I stopped breathing for a moment.
Jules. Not Julie. Not my sister. Jules — the name I called her privately, between the two of us, a name that had not left my mouth in years. A name Lily had never heard.
In that moment, ten years of quiet grief shifted.
Julie was there. She had Lily. She had found her, or Lily had found her, or they had found each other — and she wanted me to know. She sent that name back through my dog like a hand reaching through a wall to say I'm here, I'm here, I've got her, we're okay.
I am not the same person I was before that moment.
In a second conversation, Lily showed me images of Julie. Like photographs — some I recognized, most I had never seen before. They kept coming, one after another, more than I could hold. I had to ask her to stop. I was genuinely overwhelmed by all of it.
In a third conversation, she showed me my grandfather. Then my grandmother. Then my mom. Each one present, warm, unmistakable.
And then Julie.
She appeared, and she just looked at me. Lovingly. Knowingly. A slight upturn at the corners of her mouth. Not a big smile. Just that smile. The one that said I've been here the whole time, fav. I've always been right here.
She didn't say a word. She didn't need to. Her face said everything. Her eyes said everything.
I was sitting on my bed with my eyes closed — the way I still do sometimes when an animal is communicating something important and I want to make sure I receive it clearly — and I felt completely held. Like being wrapped in something warm and ancient and entirely safe. It went on for about five minutes. Five minutes that restructured everything I thought I knew about what happens when we die, about where the people we love go, about whether any of this — any of it — continues.

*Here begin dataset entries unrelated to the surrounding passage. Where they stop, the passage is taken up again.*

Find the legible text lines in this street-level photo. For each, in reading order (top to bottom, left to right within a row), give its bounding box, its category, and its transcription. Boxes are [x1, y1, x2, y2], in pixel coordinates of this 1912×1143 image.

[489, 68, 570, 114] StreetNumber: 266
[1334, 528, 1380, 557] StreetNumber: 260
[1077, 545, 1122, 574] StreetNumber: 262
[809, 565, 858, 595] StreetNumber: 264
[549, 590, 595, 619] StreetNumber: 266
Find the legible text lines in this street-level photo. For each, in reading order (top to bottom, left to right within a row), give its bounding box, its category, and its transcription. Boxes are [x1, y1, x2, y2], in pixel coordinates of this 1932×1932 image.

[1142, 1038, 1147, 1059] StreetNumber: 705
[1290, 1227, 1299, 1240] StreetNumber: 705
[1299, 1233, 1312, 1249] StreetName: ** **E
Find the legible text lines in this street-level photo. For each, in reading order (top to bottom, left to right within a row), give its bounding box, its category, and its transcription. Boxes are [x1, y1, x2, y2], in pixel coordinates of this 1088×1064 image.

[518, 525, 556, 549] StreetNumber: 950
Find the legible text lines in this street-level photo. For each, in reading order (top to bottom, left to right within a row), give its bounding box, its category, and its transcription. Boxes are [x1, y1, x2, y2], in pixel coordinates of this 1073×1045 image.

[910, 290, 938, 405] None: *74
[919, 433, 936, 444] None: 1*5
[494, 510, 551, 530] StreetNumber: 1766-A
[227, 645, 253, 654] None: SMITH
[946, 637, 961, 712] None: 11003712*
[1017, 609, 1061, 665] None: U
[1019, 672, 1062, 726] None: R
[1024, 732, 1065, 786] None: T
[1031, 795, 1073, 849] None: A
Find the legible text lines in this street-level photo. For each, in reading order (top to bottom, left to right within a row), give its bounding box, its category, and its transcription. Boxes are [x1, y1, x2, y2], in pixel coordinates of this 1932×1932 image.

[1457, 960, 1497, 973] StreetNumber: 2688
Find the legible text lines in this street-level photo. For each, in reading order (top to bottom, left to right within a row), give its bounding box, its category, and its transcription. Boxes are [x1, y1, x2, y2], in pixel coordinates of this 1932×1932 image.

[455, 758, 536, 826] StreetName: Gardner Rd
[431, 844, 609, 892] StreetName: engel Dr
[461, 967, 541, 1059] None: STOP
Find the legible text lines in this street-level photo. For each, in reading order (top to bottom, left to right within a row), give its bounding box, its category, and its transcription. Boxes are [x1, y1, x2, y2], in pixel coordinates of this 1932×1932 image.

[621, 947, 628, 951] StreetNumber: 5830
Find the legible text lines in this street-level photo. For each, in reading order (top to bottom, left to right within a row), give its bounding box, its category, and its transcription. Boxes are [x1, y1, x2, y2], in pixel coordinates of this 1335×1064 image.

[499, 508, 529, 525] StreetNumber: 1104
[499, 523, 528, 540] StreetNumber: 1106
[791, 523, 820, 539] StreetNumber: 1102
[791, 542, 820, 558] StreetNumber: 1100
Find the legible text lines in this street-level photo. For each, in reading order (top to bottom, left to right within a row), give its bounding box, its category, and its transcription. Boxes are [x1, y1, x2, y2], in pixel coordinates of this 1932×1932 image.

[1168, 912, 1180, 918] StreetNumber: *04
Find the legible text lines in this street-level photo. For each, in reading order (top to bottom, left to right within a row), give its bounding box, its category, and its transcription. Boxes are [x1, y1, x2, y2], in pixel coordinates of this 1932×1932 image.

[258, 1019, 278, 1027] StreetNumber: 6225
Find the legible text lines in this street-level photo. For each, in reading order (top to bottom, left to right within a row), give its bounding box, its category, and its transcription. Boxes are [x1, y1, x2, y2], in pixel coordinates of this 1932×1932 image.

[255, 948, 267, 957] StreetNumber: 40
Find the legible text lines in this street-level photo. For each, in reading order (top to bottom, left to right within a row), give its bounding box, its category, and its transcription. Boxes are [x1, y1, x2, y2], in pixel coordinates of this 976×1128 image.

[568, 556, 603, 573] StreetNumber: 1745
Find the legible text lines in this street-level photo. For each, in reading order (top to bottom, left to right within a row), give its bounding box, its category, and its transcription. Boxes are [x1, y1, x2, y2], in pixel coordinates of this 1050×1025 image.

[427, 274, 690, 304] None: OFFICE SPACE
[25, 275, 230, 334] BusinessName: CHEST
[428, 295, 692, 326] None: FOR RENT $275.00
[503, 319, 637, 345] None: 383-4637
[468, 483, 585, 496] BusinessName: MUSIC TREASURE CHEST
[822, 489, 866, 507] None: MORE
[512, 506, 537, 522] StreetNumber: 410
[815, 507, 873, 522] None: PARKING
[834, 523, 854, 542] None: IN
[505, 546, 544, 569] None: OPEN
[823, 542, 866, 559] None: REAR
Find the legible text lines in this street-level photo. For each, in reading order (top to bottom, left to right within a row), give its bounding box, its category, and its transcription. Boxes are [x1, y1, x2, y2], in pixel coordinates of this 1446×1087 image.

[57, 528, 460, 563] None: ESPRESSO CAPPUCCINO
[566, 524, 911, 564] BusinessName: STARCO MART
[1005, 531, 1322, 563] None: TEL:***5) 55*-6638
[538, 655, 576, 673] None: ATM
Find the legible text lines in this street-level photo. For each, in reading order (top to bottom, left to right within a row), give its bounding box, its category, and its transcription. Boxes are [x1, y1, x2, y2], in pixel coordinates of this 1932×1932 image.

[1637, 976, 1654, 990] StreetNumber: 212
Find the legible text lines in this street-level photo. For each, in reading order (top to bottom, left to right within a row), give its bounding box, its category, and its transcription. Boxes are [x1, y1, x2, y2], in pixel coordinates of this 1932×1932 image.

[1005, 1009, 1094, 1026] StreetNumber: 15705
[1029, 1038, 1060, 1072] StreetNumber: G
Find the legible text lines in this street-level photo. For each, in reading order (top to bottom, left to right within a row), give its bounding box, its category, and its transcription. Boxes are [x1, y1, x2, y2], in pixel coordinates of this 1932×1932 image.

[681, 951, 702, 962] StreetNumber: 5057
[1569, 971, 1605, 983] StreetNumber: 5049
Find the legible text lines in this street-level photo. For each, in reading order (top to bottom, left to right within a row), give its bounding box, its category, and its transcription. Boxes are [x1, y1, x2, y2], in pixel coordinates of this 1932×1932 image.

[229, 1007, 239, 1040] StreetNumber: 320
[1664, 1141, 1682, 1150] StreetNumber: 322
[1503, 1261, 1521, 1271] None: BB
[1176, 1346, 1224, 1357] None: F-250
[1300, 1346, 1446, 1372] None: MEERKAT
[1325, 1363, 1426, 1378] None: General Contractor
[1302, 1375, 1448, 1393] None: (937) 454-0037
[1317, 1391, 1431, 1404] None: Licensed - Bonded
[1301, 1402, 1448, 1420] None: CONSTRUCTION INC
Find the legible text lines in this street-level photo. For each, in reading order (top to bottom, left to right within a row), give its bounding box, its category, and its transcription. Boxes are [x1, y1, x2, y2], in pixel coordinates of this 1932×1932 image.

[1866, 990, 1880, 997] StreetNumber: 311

It was without a doubt the most profound experience of my life.
When it was over I ran to find my husband. I was sobbing. I needed him to know that it had really happened. That she had really been there.
She had.
I will never forget it. Not any of it.
That experience is why I do this work.
Not because I read about it. Not because someone persuaded me. Because my dog said my sister's private nickname and then brought her to me — luminous and loving and completely herself — and there was simply no other explanation that held.
I never stopped believing in the afterlife. I just never had reason to start. And then I did — not through faith, not through wishful thinking, but through something that happened to me, in my own body, in my own bedroom, that I could not explain any other way.
I do this work because I know what it feels like to stand at the edge of losing someone and be consumed by the fear that they will simply be gone. That dread — that they just disappear, that the love and the bond and the whole of who they were just stops — is something I carried. I don't want other people to carry it alone. Or to carry it longer than they have to.
Love doesn't die.
Julie and Lily showed me that. And I have spent every day since trying to help other people find their way through too.